Data provided:
______

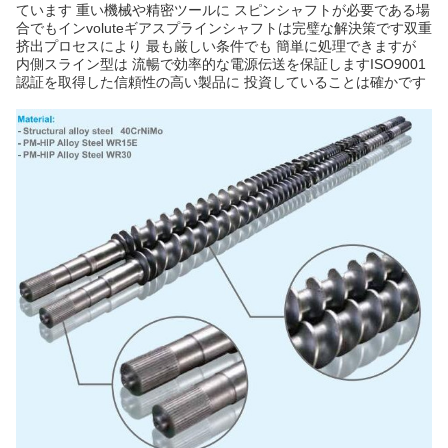
ています 重い機械や精密ツールに スピンシャフトが必要である場
合でもインvoluteギアスプラインシャフトは完璧な解決策です双重
挤出プロセスにより 最も厳しい条件でも 簡単に処理できますが
内側スライン型は 流暢で効率的な電源伝送を保証しますISO9001
認証を取得した信頼性の高い製品に 投資していることは確かです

______

Problem details: If the material above contains pictures, exclude them from an otherwise exact transcription.

Task result:
ています 重い機械や精密ツールに スピンシャフトが必要である場
合でもインvoluteギアスプラインシャフトは完璧な解決策です双重
挤出プロセスにより 最も厳しい条件でも 簡単に処理できますが
内側スライン型は 流暢で効率的な電源伝送を保証しますISO9001
認証を取得した信頼性の高い製品に 投資していることは確かです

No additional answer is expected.